Wait, "unfortunately"? Does the president really wish more Americans were killed in terrorist attacks? Indeed, orders of magnitude more, since nationwide traffic fatalities typically run between 30,000 and 50,000 a year?
Of course not. Obviously when he deployed that adverb he was thinking of the unfortunate souls killed in car accidents, not the victims of terrorism. He simply misspoke--just as Todd Akin did last year when he used the unfortunate phrase "legitimate rape." But for some reason, the World's Greatest Orator and the most powerful man in the world is held to lower standards of verbal exactitude than a lowly congressman from Missouri.
This reminds me of a point that Ann Coulter never tires of repeating: Democrats always defend their own, but the Republicans tend to throw their own people to the wolves. While the Democrats defend their associates long past the point of expediency and morality (think Bill Clinton, Charlie Rangel, Al Sharpton, Eric Holder, Jon Corzine, Robert Menendez, etc., etc., etc.); it is nevertheless true that Republicans are prone to the opposite mistake: they abandon colleagues who are merely the victims of ambushes rather than perpetrators of malfeasances.

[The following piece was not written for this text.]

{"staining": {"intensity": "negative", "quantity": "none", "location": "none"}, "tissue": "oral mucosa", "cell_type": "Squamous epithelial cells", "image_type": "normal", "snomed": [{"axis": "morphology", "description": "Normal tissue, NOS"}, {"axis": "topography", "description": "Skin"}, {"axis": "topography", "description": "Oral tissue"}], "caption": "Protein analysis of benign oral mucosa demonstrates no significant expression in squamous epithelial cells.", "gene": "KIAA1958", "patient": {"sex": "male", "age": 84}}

Take Todd Aken. Any fair-minded listener would conclude that he was referring to a rape accusation that had been proven to be substantive with his infamous phrase “legitimate rape,” not that he believed that the crime itself is legitimate. Aken was guilty of a clumsy choice of words, nothing more. He was also a victim of a Democrat ambush that seized on the inadvertent ambiguity in his phrasing. Not that I blame the Dem’s. They do what politicians do in an adversarial political system: they attack their opponents.
For escalating Aken’s misspoken words to a national scandal, I blame the Republican strategists who thought they could limit the damage by throwing Aken under the bus, instead of attacking the Democrats for slandering his good name. In reality, the act of abandoning Aken only ratified the Democrat charge in the mind of the voters. Why disown Aken if he said nothing wrong? Then, when the Democrats escalated their initial charge into a nation-wide condemnation of the Republicans’ “war on women,” the GOP brainiacs had nowhere to go. They suddenly found that they had painted themselves into a corner by pre-emptively agreeing with them.
As Ann Coulter also pointed out, who would want to work for these guys? They stab you in the back the moment you find yourself in a spot of bother. In the military, there is a general principle that you don’t leave anybody behind – even if the act of rescuing them create more casualties than the rescue can hope to save. In spite of this possibility, the principle is very popular with the troops. To see why, ask yourself if you would want to serve in an army that did leave people behind on cold utilitarian principles? Everybody would be looking over their shoulder during the fight, making sure that their comrades haven’t bugged out and left them dangling in the breeze.
But when Republicans recruit candidates, they are in effect saying, come serve in an army that will leave you behind.